The Commons Clause vs. Open Source controversy, explained
Do you know what’s in your open source license? Turns out, if you’ve got the Commons Clause in there, it might not be as “open” as you think. We take a look at the Commons Clause and explore how it is different from your average open source license.
The open source wars are heating up again. Although you might not see a big difference between one license and another, making the wrong choice can have serious financial and legal consequences. The latest license, the Commons Clause, is poised to set off a new round of legal fights in the open source community.
Last month, Redis Labs made headlines when they attached the Commons Clause to their open source in-memory data structure store, Redis. Redis is primarily used as a database, cache, and message broker and it’s a wildly popular part of the modern internet’s infrastructure. A change to their license is a big deal.
So, what is Commons Clause and why isn’t it the same thing as open source?
New kid on the block
It’s not unusual for a new open source license to come along. Technology changes and we decide new approaches are better. (Or, the lawyers get involved and tell us we definitely need to change that one clause, right now.)
The Commons Clause is most definitely not an open source license. They are very, very clear about this.
Instead, it’s a license condition that runs on top of an existing open source license to narrowly restrict it for commercial use. When applied to a project, existing users are not immediately affected. Previous licenses aren’t revoked; it just applies to code going forward.
The Commons Clause license forbids developers or enterprises from selling the software. It also explicitly forbids hosting, consulting, or supporting services as “a product or service whose value derives, entirely or substantially, from the functionality of the software”.
In essence, the Commons Clause was designed to stop enterprises from profiting off of open source work. If a major corporation takes advantage of the free nature of an open source project without financially supporting it, there’s nothing to stop them from not giving back to the community.

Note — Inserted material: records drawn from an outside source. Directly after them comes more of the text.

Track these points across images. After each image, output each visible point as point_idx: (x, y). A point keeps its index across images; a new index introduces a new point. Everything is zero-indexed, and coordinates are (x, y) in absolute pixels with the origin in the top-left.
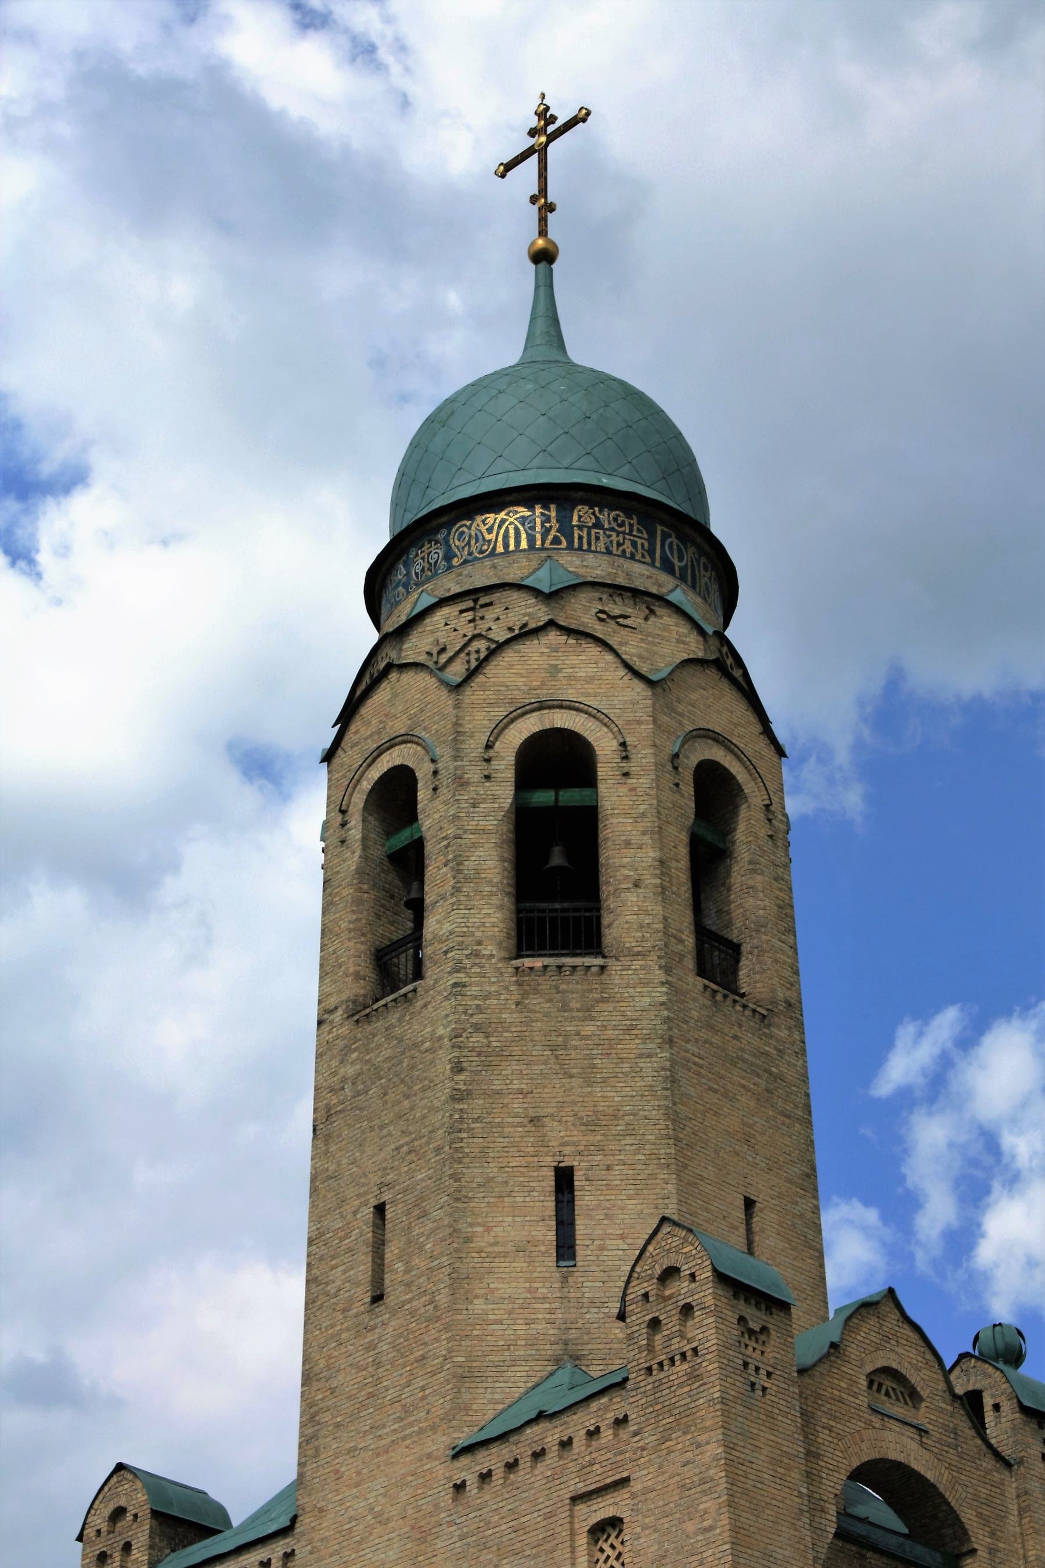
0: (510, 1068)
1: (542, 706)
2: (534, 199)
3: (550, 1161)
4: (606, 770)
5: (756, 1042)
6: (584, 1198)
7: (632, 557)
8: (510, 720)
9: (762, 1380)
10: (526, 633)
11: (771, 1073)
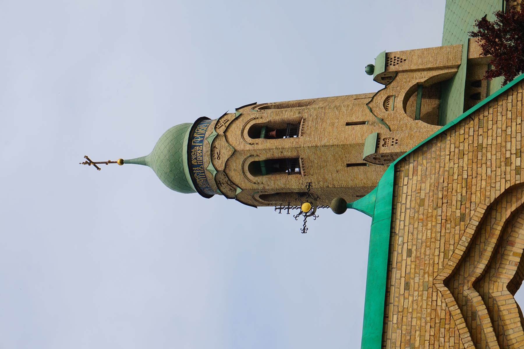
0: (327, 177)
1: (244, 172)
2: (107, 164)
3: (346, 168)
4: (257, 159)
5: (310, 122)
6: (353, 161)
7: (202, 150)
8: (248, 179)
9: (394, 140)
10: (227, 175)
11: (316, 118)
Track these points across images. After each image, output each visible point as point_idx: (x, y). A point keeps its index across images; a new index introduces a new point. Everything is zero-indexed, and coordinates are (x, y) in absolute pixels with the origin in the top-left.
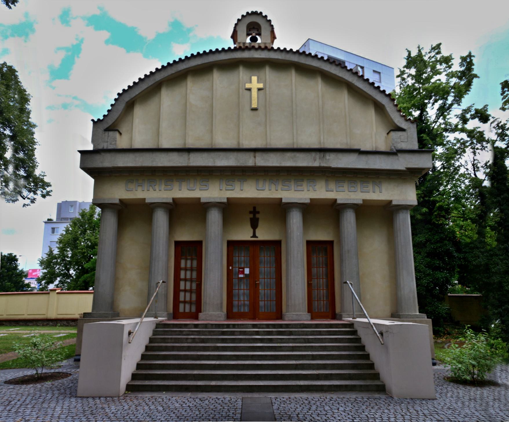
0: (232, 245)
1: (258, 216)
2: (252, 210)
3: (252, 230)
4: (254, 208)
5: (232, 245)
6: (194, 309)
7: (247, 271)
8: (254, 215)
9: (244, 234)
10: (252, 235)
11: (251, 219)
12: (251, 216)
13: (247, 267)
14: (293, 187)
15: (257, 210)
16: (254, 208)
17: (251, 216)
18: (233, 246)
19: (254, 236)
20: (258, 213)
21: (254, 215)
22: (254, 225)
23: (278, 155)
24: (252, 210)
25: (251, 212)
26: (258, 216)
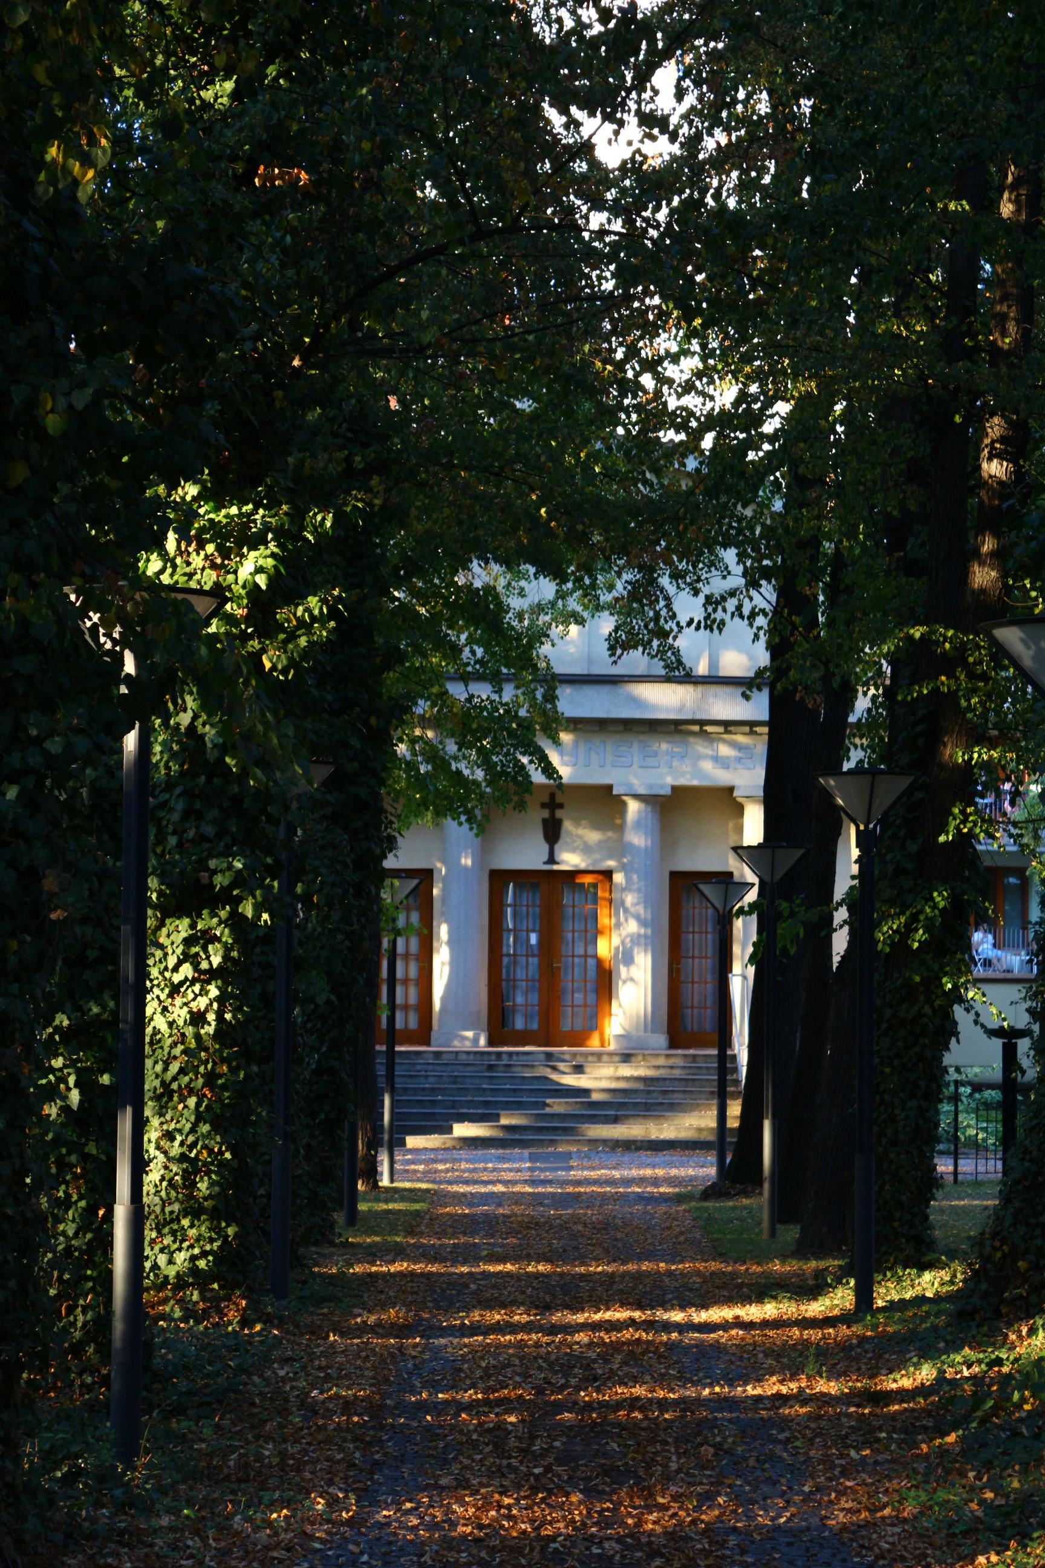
0: (499, 879)
1: (559, 814)
2: (546, 799)
3: (546, 847)
4: (552, 796)
5: (499, 879)
6: (413, 1023)
7: (534, 938)
8: (552, 813)
9: (525, 853)
10: (546, 858)
11: (545, 822)
12: (546, 814)
13: (533, 931)
14: (635, 759)
15: (559, 799)
16: (552, 796)
17: (546, 814)
18: (499, 879)
19: (552, 860)
20: (561, 806)
21: (552, 813)
22: (552, 833)
23: (604, 690)
24: (546, 799)
25: (544, 806)
26: (559, 814)
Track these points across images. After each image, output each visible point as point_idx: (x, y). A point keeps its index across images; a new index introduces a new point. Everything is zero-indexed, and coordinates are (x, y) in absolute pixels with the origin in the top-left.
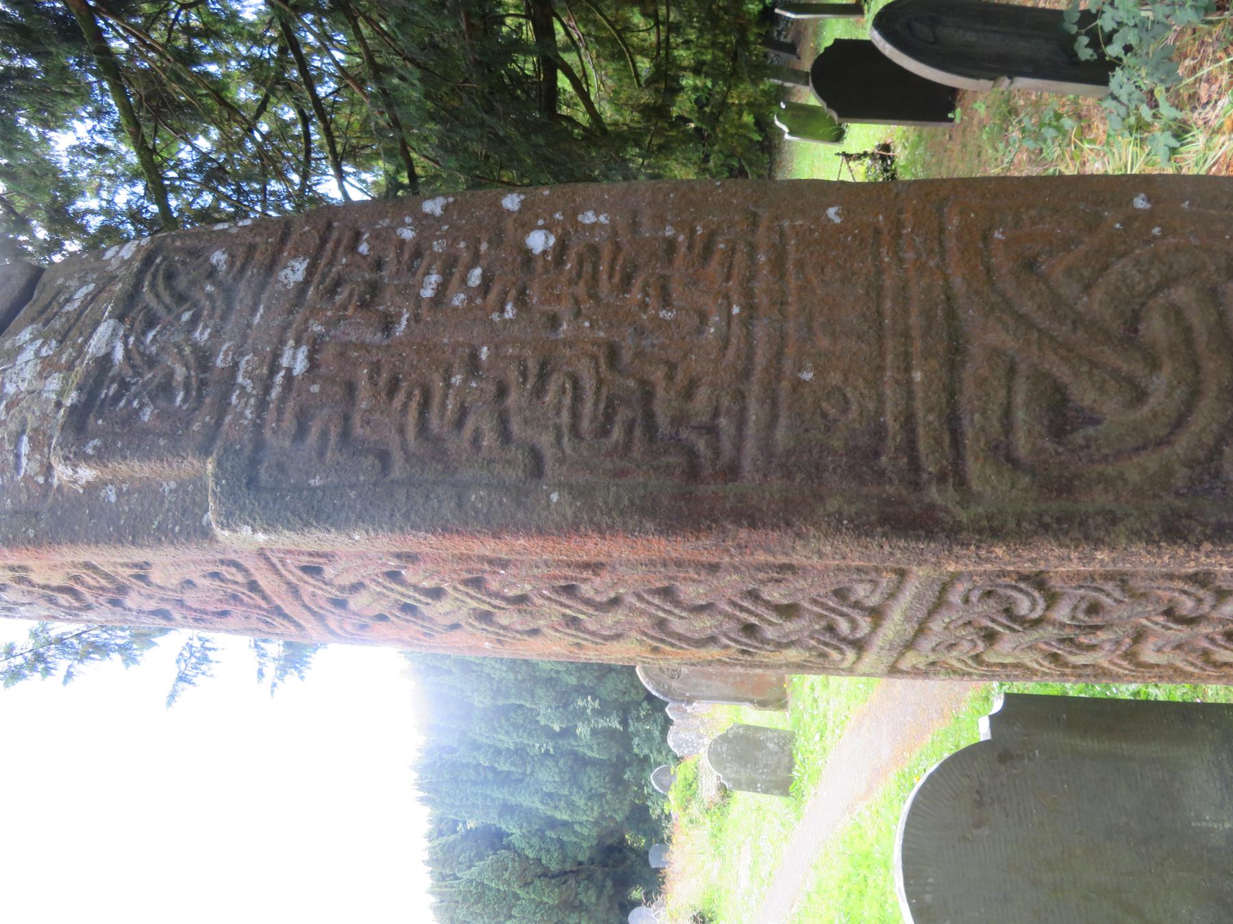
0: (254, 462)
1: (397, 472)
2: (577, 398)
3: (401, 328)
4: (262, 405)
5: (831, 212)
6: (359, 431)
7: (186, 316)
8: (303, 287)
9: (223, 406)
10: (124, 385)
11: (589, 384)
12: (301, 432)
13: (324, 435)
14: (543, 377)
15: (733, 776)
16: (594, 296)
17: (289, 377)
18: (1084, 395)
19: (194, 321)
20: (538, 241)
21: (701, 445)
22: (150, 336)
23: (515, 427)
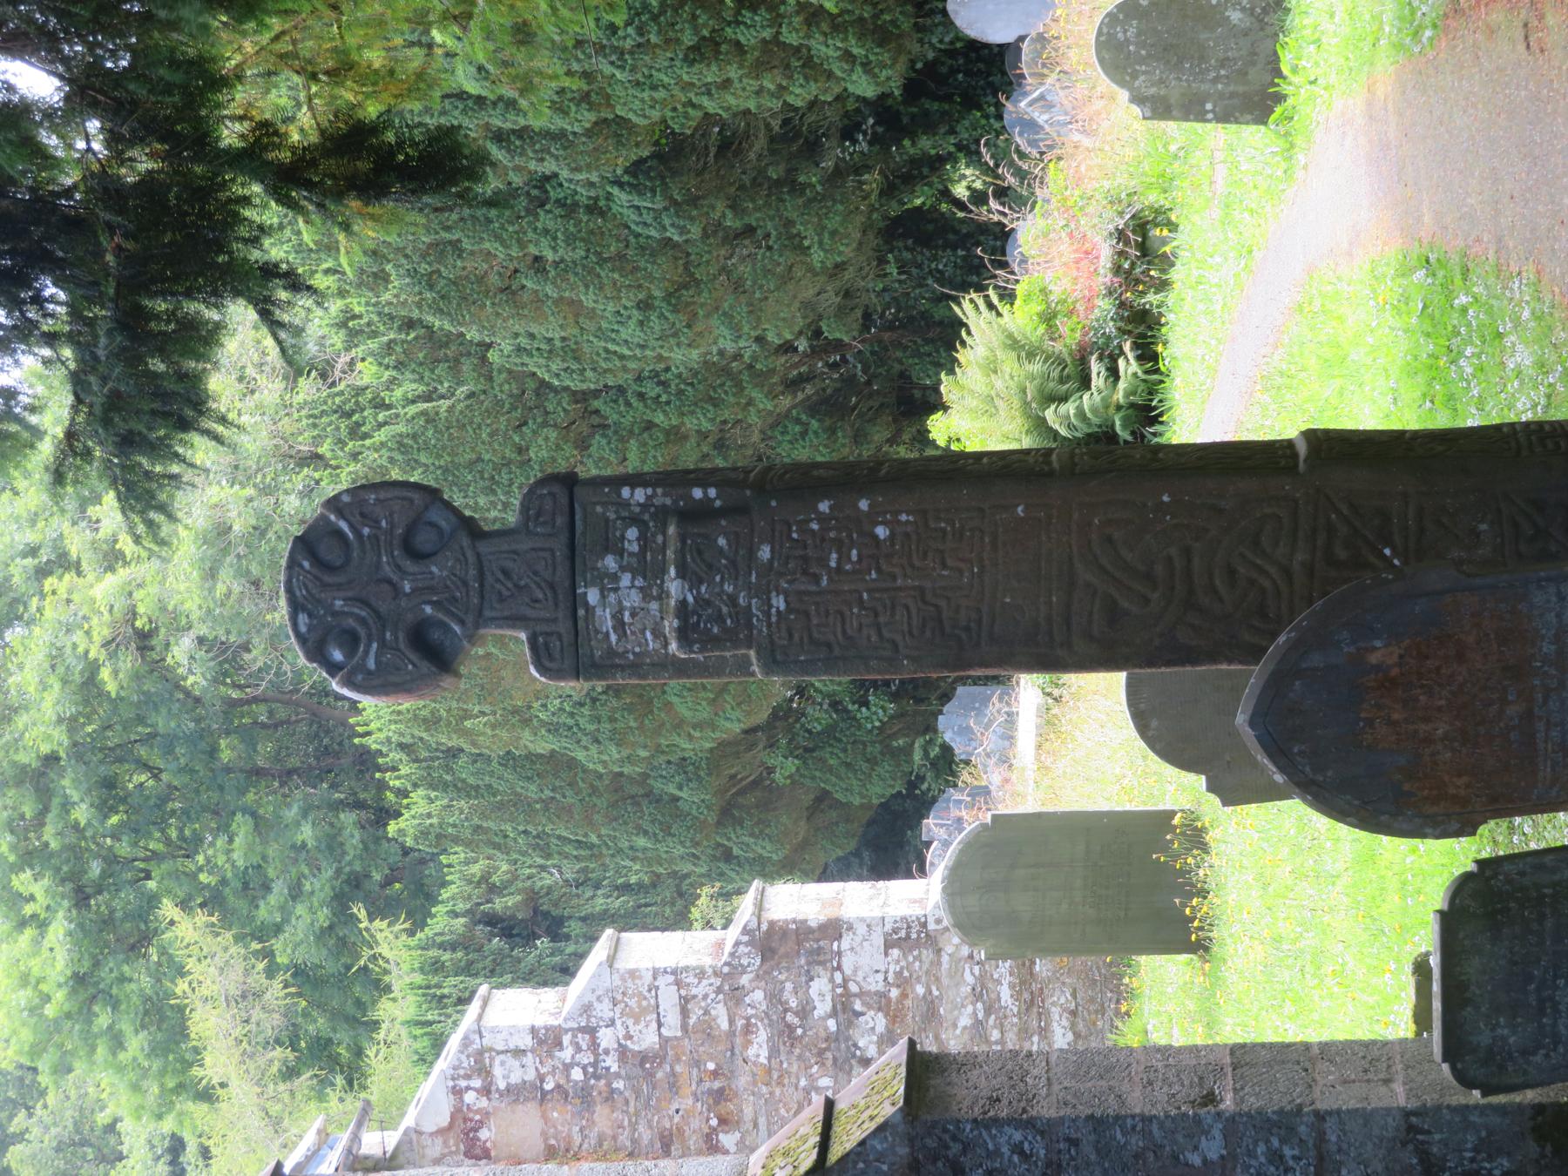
0: (773, 651)
1: (837, 651)
2: (909, 617)
3: (824, 582)
4: (769, 625)
5: (1020, 509)
6: (816, 635)
7: (718, 578)
8: (771, 561)
9: (750, 626)
10: (700, 616)
11: (914, 611)
12: (791, 636)
13: (801, 639)
14: (893, 607)
15: (1153, 90)
16: (912, 566)
17: (778, 611)
18: (1124, 604)
19: (722, 579)
20: (881, 532)
21: (964, 636)
22: (703, 589)
23: (886, 634)
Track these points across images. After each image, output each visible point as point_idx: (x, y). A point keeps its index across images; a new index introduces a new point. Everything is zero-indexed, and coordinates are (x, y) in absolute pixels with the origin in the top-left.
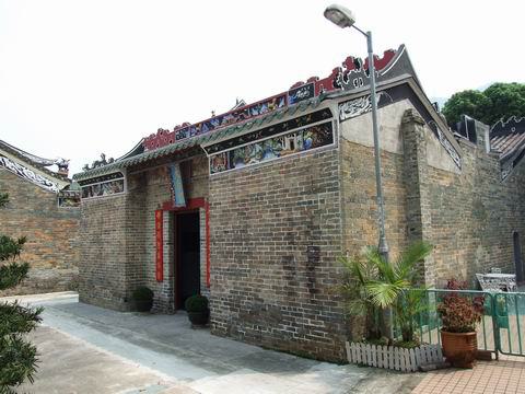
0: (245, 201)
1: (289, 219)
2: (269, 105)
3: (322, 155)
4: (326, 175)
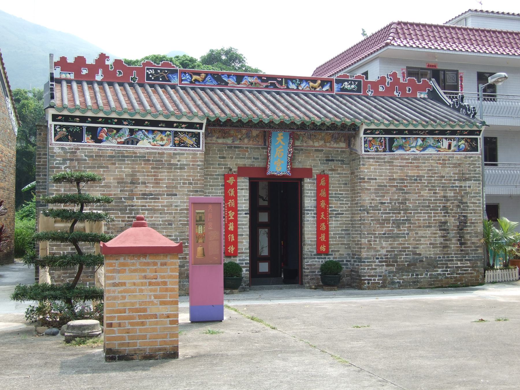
0: (403, 179)
1: (444, 197)
2: (311, 84)
3: (471, 157)
4: (472, 171)
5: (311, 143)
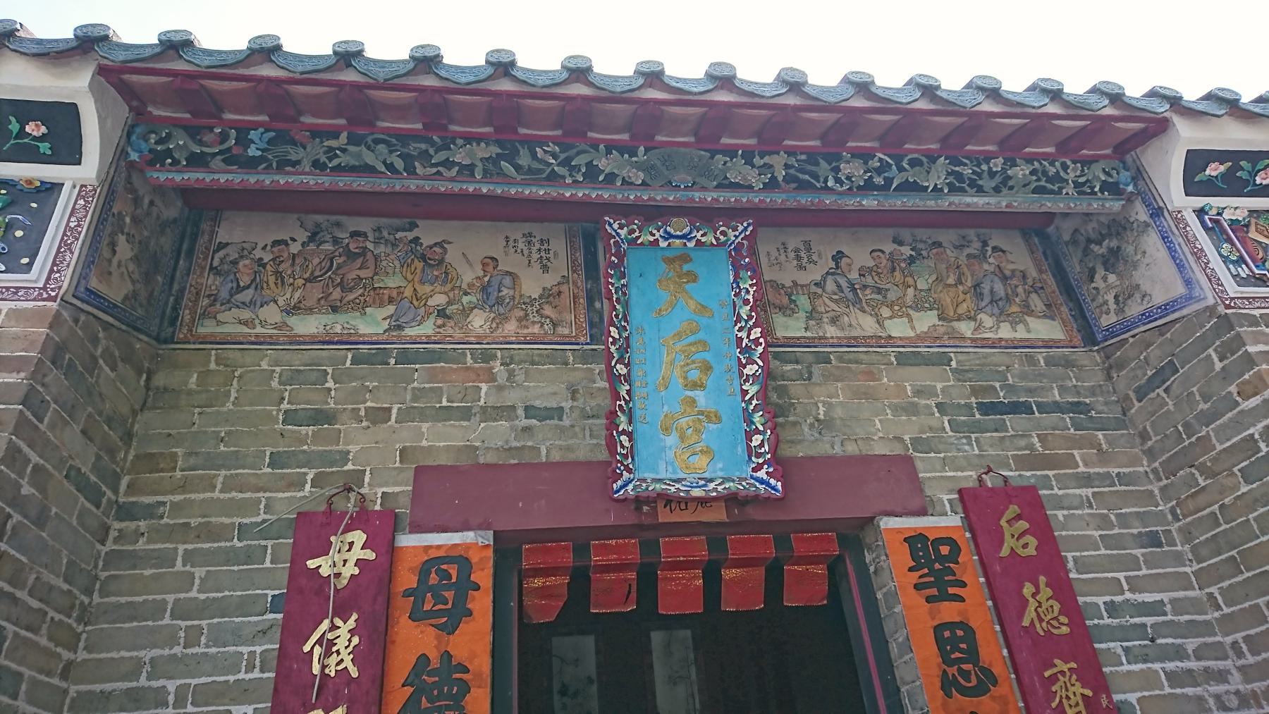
5: (866, 324)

Big tech companies love to talk about using open source, but do they financially support those projects? Not always. So the Commons Clause was designed to force a negotiation with these companies while still maintaining some of the values of the open source community.
With the Commons Clause, developers can hopefully benefit from commercial use of their work. After all, just because you have a wildly successful open source program, that doesn’t mean you’ll be able to monetize it successfully.
The 10 open source commandments
However, the narrow changes that make up the Commons Clause also make it not open source.
Simon Phipps, the president of the Open Source Initative, characterized the Commons Clause as “an abrogation of software freedom.”
The main definition for open source comes from the Open Source Initiative (OSI). A venerable institution, this non-profit has been regulating what open source is for over 20 years. In addition to making the original source code open access, the program has to follow a laundry list of criteria, including:
- Free redistribution with no royalties
- Source code has to be easily distributed
- Modifications and derivations are allowed
- The author’s source code can remain intact if specified
- No discrimination against any person or group
- No discrimination against specific fields or endeavors
- Distribution of license applies to anyone who uses the program
- The license is not program-specific
- The license cannot restrict other programs
- The license must be technology neutral
Intrinsically, the open source community believes that software must be free. It doesn’t take much to see the big difference between the Commons Clause and the OSI.
SEE ALSO: Open source: The next 20 years
So, why go Commons Clause?
The tragedy of the commons is a big problem in open source developing. Developing is hard work and no one particularly enjoys it when their clever technological invention isn’t financially rewarded.
However, that doesn’t mean using the Commons Clause will rake in the cash. The Commons Clause license forbids selling “a product or service whose value derives, entirely or substantially, from the functionality of the Software.” But what does substantially mean? This could be a major point of contention in any lawsuit.
The Commons Clause is also a major blow to the OSI’s hegemony in maintaining the licensing field. Some are concerned about this starting another round of fragmentation amongst the open source community, as companies and developers offer their own individualized licensing.
As of right now, though, it’s too early to tell how this will all work out. But someone ought to tell the major tech companies that they might have a bill coming soon.